Mais si l’on met un instant de côté l’aura d’Hollywood (avec ses stars et ses paillettes), ce n’est peut-être pas si surprenant. après tout, ces films existent du fait de la notoriété avérée de ces séries, avec l’objectif d’en bénéficier — et pas l’inverse. Ainsi en 2008, au moment de la sortie du premier film adapté de Largo Winch, la série s’est déjà vendue à plus de 11 millions d’exemplaires, à mettre en perspective avec les 1,8 millions d’entrées en salle réalisées. Bien sûr, la notoriété d’une série n’est en aucun cas une garantie de succès. par exemple, en 2018, les adaptations de Spirou et Fantasio (237 000 entrées) et de Gaston Lagaffe (537 000 entrées) ont été, il faut bien le dire, des échecs. la qualité, ça joue, parfois.
Naturellement, la situation est différente lorsque l’on aborde une série moins connue : le cinéma joue alors à plein son rôle d’amplificateur de visibilité, même si son influence sur les ventes en librairies demeure relativement éphémère, comme on peut le voir ici :
(il faut cependant relativiser l’impact du film Adèle Blanc-Sec sur les ventes de la série, impact qui est l’équivalent de la sortie d’un nouvel album, comme ce fut le cas en 2007 avec Le Labyrinthe infernal)
Ce phénomène se retrouve aussi pour les séries de comics adaptés par Netflix et autres Amazon, qui voient leurs ventes fortement dynamisées. les éditeurs en profitent d’ailleurs pour accompagner l’adaptation d’une nouvelle édition, afin d’être présent en librairies. L’avantage de ces séries, c’est que dans le meilleur des cas, elles peuvent exister dans la durée, et donc avoir un effet moins éphémère que ne peut l’être celui d’un simple film. L’inconvénient, c’est qu’elles n’ont pas le même impact médiatique qu’une sortie en salle.
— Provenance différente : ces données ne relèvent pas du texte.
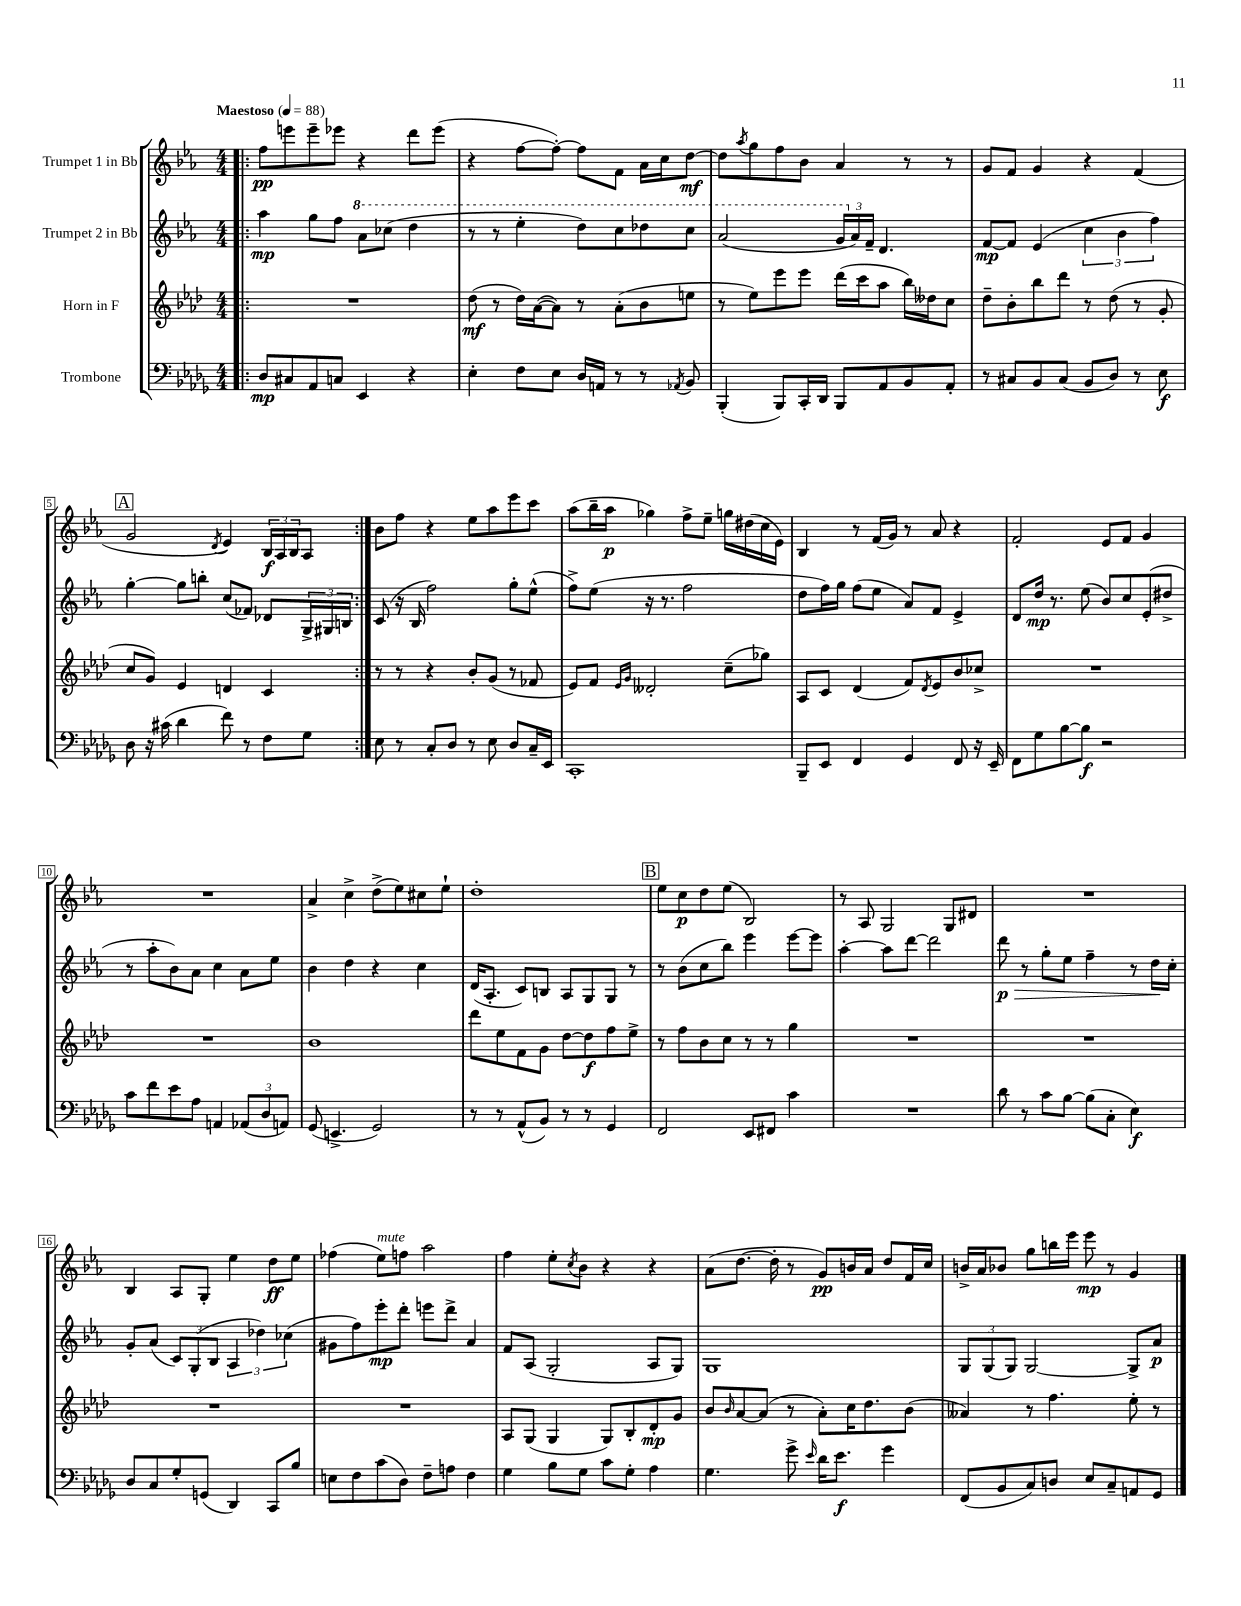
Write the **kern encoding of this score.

**kern	**kern	**kern	**kern
*staff4	*staff3	*staff2	*staff1
*clefF4	*clefG2	*clefG2	*clefG2
*k[b-e-a-d-g-]	*k[b-e-a-d-]	*k[b-e-a-]	*k[b-e-a-]
*M4/4	*M4/4	*M4/4	*M4/4
*MM88	*MM88	*MM88	*MM88
=!|:	=!|:	=!|:	=!|:
8D-	1r	4aa-	8ff
8C#	.	.	8eee
8AA-	.	8gg	8eee~
8C	.	8ff	8eee-
4EE-	.	8aa-	4r
.	.	(8ccc-	.
4r	.	4ddd	8ddd
.	.	.	(8eee-
=	=	=	=
4E-'	(8dd-	8r	4r
.	8r	8r	.
8F	16dd-)	4eee-'	[8ff
.	([16a-	.	.
8E-	8a-])	.	8ff'_)
16D-	8r	8ddd)	8ff]
16AA	.	.	.
8r	(8a-'	8ccc	8f
8r	8b-	8ddd-	16a-
.	.	.	16cc
8qAA-	.	.	.
8BB-	8ee	8ccc	[8dd
=	=	=	=
(4BBB-'	8r	(2aa-	8dd]
.	.	.	8qaa-
.	8ee-)	.	8gg
8BBB-)	8eee-	.	8ff
16CC'	8eee-	.	8b-
16DD-	.	.	.
8BBB-	(16ddd-	24gg	4a-
.	.	24a-)	.
.	16ccc	.	.
.	.	24f~	.
8AA-	8aa-	4.d	.
8BB-	16bb-)	.	8r
.	16dd--	.	.
8AA-'	8cc	.	8r
=	=	=	=
8r	8dd-~	[8f	8g
8C#	8b-'	8f]	8f
8BB-	8bb-	(4e-	4g
(8C#	8ddd-	.	.
8BB-	8r	6cc	4r
8D-)	(8dd-	.	.
.	.	6b-	.
8r	8r	.	(4f
.	.	6ff)	.
8E-	8g'	.	.
=	=	=	=
8D-	8cc	[4gg'	2g
16r	8g)	.	.
(16c#	.	.	.
4d-	4e-	8gg]	.
.	.	8bb'	.
.	.	.	8qd
8f)	4d	(8cc	4e-)
8r	.	8f-)	.
8F	4c	8d-	24B-
.	.	.	24A-
.	.	.	24B-
8G-	.	24G^	8A-
.	.	24G#	.
.	.	24B	.
=:|!	=:|!	=:|!	=:|!
8E-	8r	(8c	8b-
8r	8r	16r	8ff
.	.	16B-	.
8C'	4r	2ff)	4r
8D-	.	.	.
8r	8b-'	.	8ee-
8E-	(8g	.	8aa-
8D-	8r	8gg'	8eee-
16C~	8f-	(8ee-^^	8ccc
16EE-	.	.	.
=	=	=	=
1CC'	8e-)	8ff^)	(8aa-
.	8f	(8ee-	16bb-~
.	.	.	16aa-
.	16qqe-	.	.
.	16qqg	.	.
.	2d--'	16r	4gg-)
.	.	8.r	.
.	.	2ff	8ff^
.	.	.	8ee-~
.	(8cc~	.	16gg
.	.	.	(16dd#
.	8gg-)	.	16cc
.	.	.	16e-)
=	=	=	=
8BBB-~	8A-	8dd	4B-
8EE-	8c	16ff)	.
.	.	16gg	.
4FF	(4d-	(8ff	8r
.	.	8ee-	(16f
.	.	.	16g)
4GG-	8f)	8a-)	8r
.	8qd-	.	.
.	8e-	8f	8a-
8FF	8b-	4e-^	4r
16r	8cc-^	.	.
16EE-~	.	.	.
=	=	=	=
8FF	1r	8d	2f'
8G-	.	16dd	.
.	.	8.r	.
[8B-	.	.	.
8B-]	.	(8ee-	.
2r	.	8b-)	8e-
.	.	8cc	8f
.	.	(8e-'	4g
.	.	8dd#^	.
=	=	=	=
8c	1r	8r	1r
8f	.	8aa-'	.
8e-	.	8b-)	.
8A-	.	8a-	.
4AA	.	4cc	.
(12AA-	.	8a-	.
12D-	.	.	.
.	.	8ee-	.
12AA)	.	.	.
=	=	=	=
(8GG-	1b-	4b-	4a-^
4.EE^	.	.	.
.	.	4dd	4cc^
2GG-)	.	4r	(8dd^
.	.	.	8ee-)
.	.	4cc	8cc#
.	.	.	8ee-`
=	=	=	=
8r	8ddd-	(16d	1dd'
.	.	8.A-'	.
8r	8ee-	.	.
(8AA-^^	8f	8c)	.
8BB-)	8g	8B	.
8r	[8dd-	8A-	.
8r	8dd-]	8G	.
4GG-	8ff	8G	.
.	8ee-^	8r	.
=	=	=	=
2FF	8r	8r	8ee-
.	8ff	(8b-	8cc
.	8b-	8cc	8dd
.	8cc	8bb-)	(8ee-
8EE-	8r	4eee-	2B-)
8FF#	8r	.	.
4c	4gg	[8eee-	.
.	.	8eee-]	.
=	=	=	=
1r	1r	[4aa-'	8r
.	.	.	8A-
.	.	8aa-]	2G
.	.	[8ddd	.
.	.	2ddd]	.
.	.	.	8G
.	.	.	8d#
=	=	=	=
8d-	1r	8ddd	1r
8r	.	8r	.
8c	.	8gg'	.
[8B-	.	8ee-	.
(8B-]	.	4ff~	.
8C'	.	.	.
4E-)	.	8r	.
.	.	16dd	.
.	.	16cc'	.
=	=	=	=
8D-	1r	8g'	4B-
8C	.	(8a-	.
8G-'	.	12c)	8A-
.	.	(12G'	.
(8GG	.	.	8G'
.	.	12B-	.
4DD-)	.	6A-	4ee-
.	.	6dd-)	.
8CC	.	.	8dd
.	.	(6cc-	.
8B-	.	.	8ee-
=	=	=	=
8E	1r	8g#	(4ff-
8F	.	8ff)	.
(8c	.	8eee-'	8ee-)
8D-)	.	8ddd'	8ff
8F~	.	8eee	2aa-
8A	.	8ddd^	.
4F	.	4a-	.
=	=	=	=
4G-	8A-	8f	4ff
.	(8G	(8A-	.
8B-	4G	2G'	8ee-'
.	.	.	8qcc
8G-	.	.	8b-
8c	8G)	.	4r
8G-'	8B-'	.	.
4A-	8d-'	8A-	4r
.	8g	8G)	.
=	=	=	=
4.G-	8b-	1G	(8a-
.	16qqb-	.	.
.	[8a-	.	[8.dd
.	(8a-]	.	.
.	.	.	16dd']
8g-^	8r	.	8r
16qqe-	.	.	.
16d-	8a-')	.	8g)
8.e-	.	.	.
.	16cc	.	16b
.	8.dd-	.	16a-
4g-	.	.	8dd
.	(8b-	.	16f
.	.	.	16cc
=	=	=	=
(8FF	4a--)	12G	16b^
.	.	.	16a-
.	.	(12G	.
8BB-	.	.	8b-
.	.	12G)	.
8C)	8r	[2G	8gg
8D	4.ff	.	16bb
.	.	.	16eee-
8E-	.	.	8eee-
8C~	.	.	8r
8AA	8ee-'	8G^]	4g
8GG-	8r	8a-	.
==	==	==	==
*-	*-	*-	*-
Bien sûr, dans toute cette réflexion, je me suis intéressé à l’intérêt d’une adaptation au cinéma vue du bout de la chaîne, en considérant ses retombées éventuelles sur les ventes de livres. Et comme on vient de le voir, c’est rarement concluant. (Sur la base de notre échantillon d’adaptations réalisant plus d’un million d’entrées, le bénéfice observé est de l’ordre de 20 à 50 000 exemplaires, avec de rares exceptions à 100 000 exemplaires. Soit un taux de conversion inférieur à 5 % dans la plupart des cas)
Heureusement, l’apport principal du cinéma ne se situe pas là, mais bien en amont de la création d’une adaptation : c’est l’achat des droits d’adaptation qui en fait tout l’intérêt, à la fois pour l’auteur (bien sûr), mais aussi pour l’éditeur. En effet, il peut exister un contrat de cession des droits d’adaptation audiovisuelle, signé entre l’auteur et l’éditeur — l’éditeur jouant plus ou moins le rôle d’agent pour l’auteur dans la recherche de partenaires intéressés. En théorie, la signature de ce contrat spécifique n’est pas liée à la signature du contrat d’édition lui-même, mais disons qu’il y a eu des situations par le passé où le premier a pu être présenté comme indispensable à l’obtention du second. (en 2011, le SNAC-BD proposait, dans son contrat commenté, une analyse détaillée de tous ces points. Ça se trouve ici, pages 129 à 136, avec mention particulière pour la partie « des pratiques à la légalité douteuse »)
L’intérêt de la cession de droits, c’est que c’est une rémunération supplémentaire, et souvent immédiate car matérialisée dans un premier temps sous la forme d’une option… puis éventuellement avec la concrétisation du projet — le succès du film restant la cerise sur le gâteau.